Running Apache Spark ApplicationsPDF version

Dynamic allocation

Dynamic allocation allows Spark to dynamically scale the cluster resources allocated to your application based on the workload. When dynamic allocation is enabled and a Spark application has a backlog of pending tasks, it can request executors. When the application becomes idle, its executors are released and can be acquired by other applications.

In Cloudera Data Platform (CDP), dynamic allocation is enabled by default. The table below describes properties to control dynamic allocation.

To disable dynamic allocation, set spark.dynamicAllocation.enabled to false. If you use the --num-executors command-line argument or set the spark.executor.instances property when running a Spark application, the number of initial executors is the greater of spark.executor.instances or spark.dynamicAllocation.initialExecutors.

For more information on how dynamic allocation works, see resource allocation policy.

When Spark dynamic resource allocation is enabled, all resources are allocated to the first submitted job available causing subsequent applications to be queued up. To allow applications to acquire resources in parallel, allocate resources to pools and run the applications in those pools and enable applications running in pools to be preempted.

If you are using Spark Streaming, see the recommendation in Spark Streaming and Dynamic Allocation.

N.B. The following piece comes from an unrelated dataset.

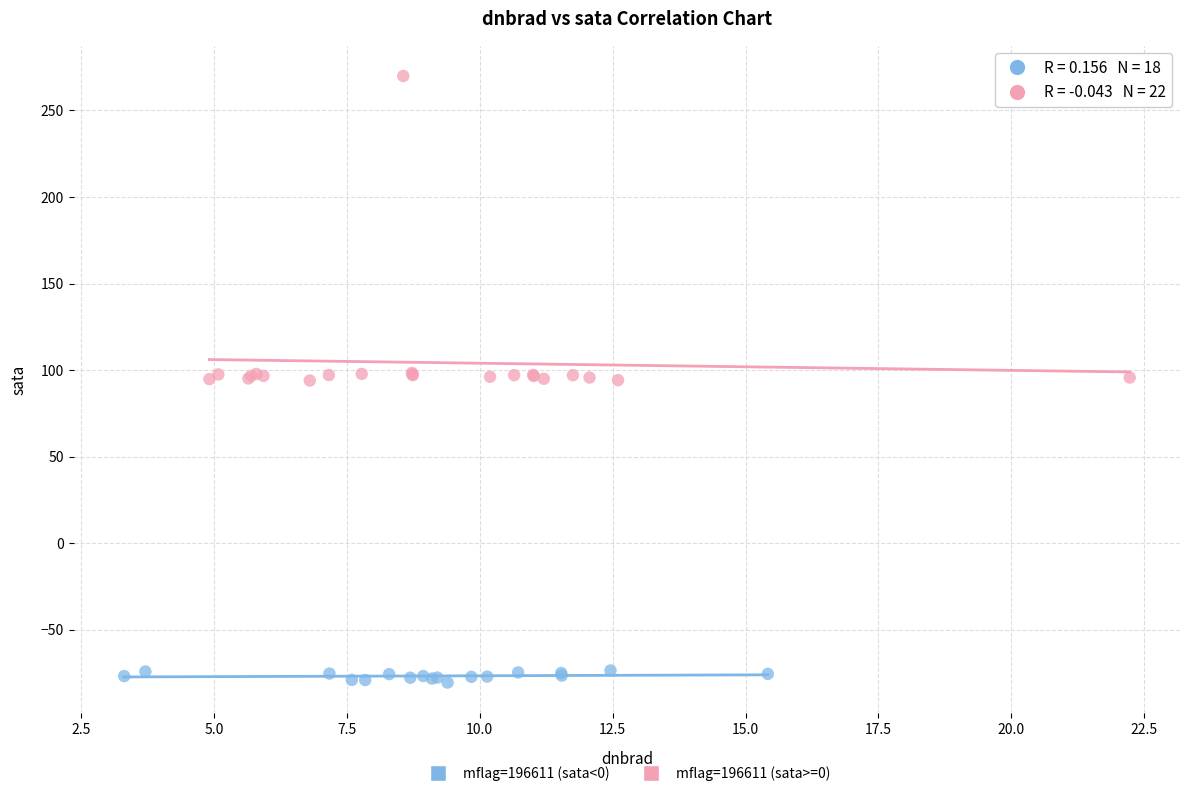

Which series has the widest spread of Y values?

mflag=196611 (sata>=0)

Table 1. Dynamic Allocation Properties
Property Description
spark.dynamicAllocation.executorIdleTimeout The length of time executor must be idle before it is removed.

Default: 60 s.

spark.dynamicAllocation.enabled Whether dynamic allocation is enabled.

Default: true.

spark.dynamicAllocation.initialExecutors The initial number of executors for a Spark application when dynamic allocation is enabled. If spark.executor.instances (or its equivalent command-line argument, --num-executors) is set to a higher number, that number is used instead.

Default: 1.

spark.dynamicAllocation.minExecutors The lower bound for the number of executors.

Default: 0.

spark.dynamicAllocation.maxExecutors The upper bound for the number of executors.

Default: Integer.MAX_VALUE.

spark.dynamicAllocation.schedulerBacklogTimeout The length of time pending tasks must be backlogged before new executors are requested.

Default: 1 s.